I feel fortunate to have the opportunity to do a mix of field work and office work in my position– it makes you appreciate both aspects of the job so much more. I look forward to spending more time in the field on visits to a few of the field offices in the coming months, and I’m excited to continue to learn more about these endangered plant species and the work we can do to protect them.
Here’s a Frontier Days rodeo picture for the road. Cheers from Cheyenne!
Bull riding at Cheyenne Frontier Days. They played "You Shook Me All Night Long" while this section started; also note that the bull is airborne here.

Bull riding at Cheyenne Frontier Days. They played “You Shook Me All Night Long” while the event started. Also note that the bull is airborne.

Which plant family is the least cool?

The Lamiaceae, of course. Get it? LAME-iaceae? I have now been working at my CLM internship for a full two weeks. I spent my first week in Cheyenne, Wyoming, where I am working at the BLM State Office updating the Wyoming Sensitive Species list and revising biological assessments for threatened and endangered species in Wyoming.  This past week, I attended the CLM training workshop at the Chicago Botanic Garden, where I received hands-on training in field botany, met some great folks, and added to my botanical pun repertoire.

The training workshop was a fast-paced rundown of native plant families, field sampling techniques, and field navigation, among other topics. Our pack of 50 interns tromped all over the CBG and a neighboring forest preserve in search of prairie plants to key out, landmarks to navigate to by compass, and native wildflowers with seeds to collect.
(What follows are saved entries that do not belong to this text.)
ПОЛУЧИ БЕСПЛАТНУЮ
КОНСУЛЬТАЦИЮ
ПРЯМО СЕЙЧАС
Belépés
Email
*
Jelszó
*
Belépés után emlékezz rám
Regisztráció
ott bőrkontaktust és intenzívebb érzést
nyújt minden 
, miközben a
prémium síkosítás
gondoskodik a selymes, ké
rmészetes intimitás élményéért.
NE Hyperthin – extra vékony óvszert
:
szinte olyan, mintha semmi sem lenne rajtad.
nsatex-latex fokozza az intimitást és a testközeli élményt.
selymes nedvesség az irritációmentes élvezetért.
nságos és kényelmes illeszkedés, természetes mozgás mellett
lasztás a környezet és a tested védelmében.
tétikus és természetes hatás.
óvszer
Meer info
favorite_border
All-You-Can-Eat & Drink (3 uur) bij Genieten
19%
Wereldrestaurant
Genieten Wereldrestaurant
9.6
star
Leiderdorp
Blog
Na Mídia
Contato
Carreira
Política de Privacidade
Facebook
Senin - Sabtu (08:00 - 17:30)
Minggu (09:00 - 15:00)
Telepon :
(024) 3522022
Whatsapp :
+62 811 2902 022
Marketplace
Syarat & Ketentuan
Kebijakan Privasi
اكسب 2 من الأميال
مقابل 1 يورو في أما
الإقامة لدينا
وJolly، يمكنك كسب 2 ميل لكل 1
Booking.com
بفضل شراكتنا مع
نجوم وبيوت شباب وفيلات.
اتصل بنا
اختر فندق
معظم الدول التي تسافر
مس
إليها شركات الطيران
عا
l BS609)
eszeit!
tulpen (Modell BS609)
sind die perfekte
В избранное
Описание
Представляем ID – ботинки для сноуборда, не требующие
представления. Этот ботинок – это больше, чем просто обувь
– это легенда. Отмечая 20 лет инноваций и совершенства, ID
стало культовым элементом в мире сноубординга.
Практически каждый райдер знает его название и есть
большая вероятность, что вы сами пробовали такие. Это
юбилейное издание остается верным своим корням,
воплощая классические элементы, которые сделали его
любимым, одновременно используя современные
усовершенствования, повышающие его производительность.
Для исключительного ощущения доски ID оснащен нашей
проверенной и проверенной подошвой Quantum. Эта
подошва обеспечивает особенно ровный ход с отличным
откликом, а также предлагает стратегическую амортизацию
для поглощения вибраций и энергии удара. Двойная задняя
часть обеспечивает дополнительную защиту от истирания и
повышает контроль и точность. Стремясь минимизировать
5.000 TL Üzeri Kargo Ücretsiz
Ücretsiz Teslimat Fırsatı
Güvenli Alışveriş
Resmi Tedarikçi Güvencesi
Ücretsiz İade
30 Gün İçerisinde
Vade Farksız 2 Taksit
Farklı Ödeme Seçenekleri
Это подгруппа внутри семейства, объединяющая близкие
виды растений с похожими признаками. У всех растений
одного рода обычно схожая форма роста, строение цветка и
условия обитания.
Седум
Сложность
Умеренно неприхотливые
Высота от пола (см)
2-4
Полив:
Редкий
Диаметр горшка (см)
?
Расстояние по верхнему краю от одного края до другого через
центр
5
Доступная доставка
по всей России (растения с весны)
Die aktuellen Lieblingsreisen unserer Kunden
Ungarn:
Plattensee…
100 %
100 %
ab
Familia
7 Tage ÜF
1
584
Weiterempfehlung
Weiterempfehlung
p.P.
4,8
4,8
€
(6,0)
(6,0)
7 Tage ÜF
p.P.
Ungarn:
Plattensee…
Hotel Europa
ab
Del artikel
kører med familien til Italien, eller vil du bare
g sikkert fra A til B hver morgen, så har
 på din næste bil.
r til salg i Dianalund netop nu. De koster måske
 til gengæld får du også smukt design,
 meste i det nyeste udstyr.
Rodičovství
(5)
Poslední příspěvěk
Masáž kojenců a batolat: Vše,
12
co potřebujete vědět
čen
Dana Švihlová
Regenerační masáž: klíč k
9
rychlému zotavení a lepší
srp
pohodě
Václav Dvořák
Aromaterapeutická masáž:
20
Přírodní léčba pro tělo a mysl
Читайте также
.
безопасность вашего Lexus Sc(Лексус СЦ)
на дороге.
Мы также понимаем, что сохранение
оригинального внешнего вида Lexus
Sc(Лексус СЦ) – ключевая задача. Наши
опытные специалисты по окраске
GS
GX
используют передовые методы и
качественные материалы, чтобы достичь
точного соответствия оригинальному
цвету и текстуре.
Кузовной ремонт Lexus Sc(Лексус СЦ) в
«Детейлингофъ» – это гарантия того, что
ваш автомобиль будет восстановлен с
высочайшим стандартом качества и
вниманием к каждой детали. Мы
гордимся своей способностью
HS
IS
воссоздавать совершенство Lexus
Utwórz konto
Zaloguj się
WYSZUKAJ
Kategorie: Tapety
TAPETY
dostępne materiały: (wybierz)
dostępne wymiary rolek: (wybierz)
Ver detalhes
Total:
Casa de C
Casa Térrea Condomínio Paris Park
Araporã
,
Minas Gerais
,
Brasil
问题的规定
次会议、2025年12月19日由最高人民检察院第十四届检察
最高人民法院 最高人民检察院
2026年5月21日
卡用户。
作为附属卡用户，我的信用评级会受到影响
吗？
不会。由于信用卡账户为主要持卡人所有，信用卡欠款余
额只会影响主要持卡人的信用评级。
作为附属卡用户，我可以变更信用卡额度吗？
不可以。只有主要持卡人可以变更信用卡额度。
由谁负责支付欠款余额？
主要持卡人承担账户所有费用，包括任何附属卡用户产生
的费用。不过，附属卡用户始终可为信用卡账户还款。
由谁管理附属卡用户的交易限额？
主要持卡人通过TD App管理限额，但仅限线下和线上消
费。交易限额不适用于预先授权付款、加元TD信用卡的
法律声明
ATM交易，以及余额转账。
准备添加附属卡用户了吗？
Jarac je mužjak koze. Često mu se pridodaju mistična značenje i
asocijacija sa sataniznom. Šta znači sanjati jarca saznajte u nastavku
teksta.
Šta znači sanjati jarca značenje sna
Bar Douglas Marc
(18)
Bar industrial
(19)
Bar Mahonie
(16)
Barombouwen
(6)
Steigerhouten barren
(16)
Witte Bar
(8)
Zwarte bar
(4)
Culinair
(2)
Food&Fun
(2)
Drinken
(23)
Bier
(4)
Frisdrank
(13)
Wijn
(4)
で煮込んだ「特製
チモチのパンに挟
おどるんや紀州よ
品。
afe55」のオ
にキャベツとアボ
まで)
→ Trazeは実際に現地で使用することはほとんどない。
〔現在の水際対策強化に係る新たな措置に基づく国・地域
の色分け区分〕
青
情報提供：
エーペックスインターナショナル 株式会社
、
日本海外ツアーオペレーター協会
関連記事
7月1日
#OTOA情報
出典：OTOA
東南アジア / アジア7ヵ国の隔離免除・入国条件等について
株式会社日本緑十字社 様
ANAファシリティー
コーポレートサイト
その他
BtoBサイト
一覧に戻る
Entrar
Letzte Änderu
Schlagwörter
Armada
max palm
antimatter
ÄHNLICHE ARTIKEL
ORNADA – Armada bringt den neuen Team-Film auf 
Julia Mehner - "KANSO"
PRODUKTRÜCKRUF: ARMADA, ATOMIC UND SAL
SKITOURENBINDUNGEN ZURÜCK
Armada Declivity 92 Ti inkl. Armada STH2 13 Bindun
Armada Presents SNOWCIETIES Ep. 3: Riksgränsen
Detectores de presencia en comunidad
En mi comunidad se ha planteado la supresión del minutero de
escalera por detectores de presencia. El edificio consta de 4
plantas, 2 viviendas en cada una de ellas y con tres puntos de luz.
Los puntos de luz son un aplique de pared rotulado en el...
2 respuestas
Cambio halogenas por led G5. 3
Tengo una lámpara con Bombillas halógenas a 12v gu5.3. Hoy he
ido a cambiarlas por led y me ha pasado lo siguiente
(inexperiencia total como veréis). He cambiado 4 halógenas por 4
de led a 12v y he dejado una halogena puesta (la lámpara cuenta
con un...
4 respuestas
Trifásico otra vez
I’m enthusiastic about botany, but my position is largely focused on policy and I don’t have a lot of field experience.  So, it was really great to get this opportunity to get out in the field and practice navigating using a compass, identifying plants using a dichotomous key, and assessing a native population for seed collection.

Nearly-mature fruits of Cardamine concatenata in the foreground; CLM interns in the background. Lovely woodland all around.

Nearly-mature fruits of Cardamine concatenata in the foreground; CLM interns in the background. Lovely woodland all around.

Just as valuable as gaining these skills, though, was remembering that I was part of the larger CLM network of dozens of young people engaged in conservation and land management field work. I met people working all across the west, from the Mojave Desert and Palm Springs in California, north to Northern California and Eastern Oregon, west to Boise and Twin Falls, Idaho and into Montana, and back into Wyoming— to name just a few places. Despite going to a liberal, eco-conscious college and attending professional meetings, I had never felt such a high concentration of people of my own age and enthusiasm level about plants and conservation! And after many conversations about restoration practices and the best ways to mitigate the effects of the ecopocalypse, I’m excited and encouraged to know that there are so many folks all over the country who are doing good work and thinking about solutions to the same climate-change-induced problems that I’m worried about. And let me tell you, their botanical pun game is Ranunculus.

Not a Ranunculus, but still pretty! Indian paintbrush sighted outside Cheyenne at Vedauwoo.

Not a Ranunculus, but still pretty! Indian paintbrush sighted outside Cheyenne at Vedauwoo.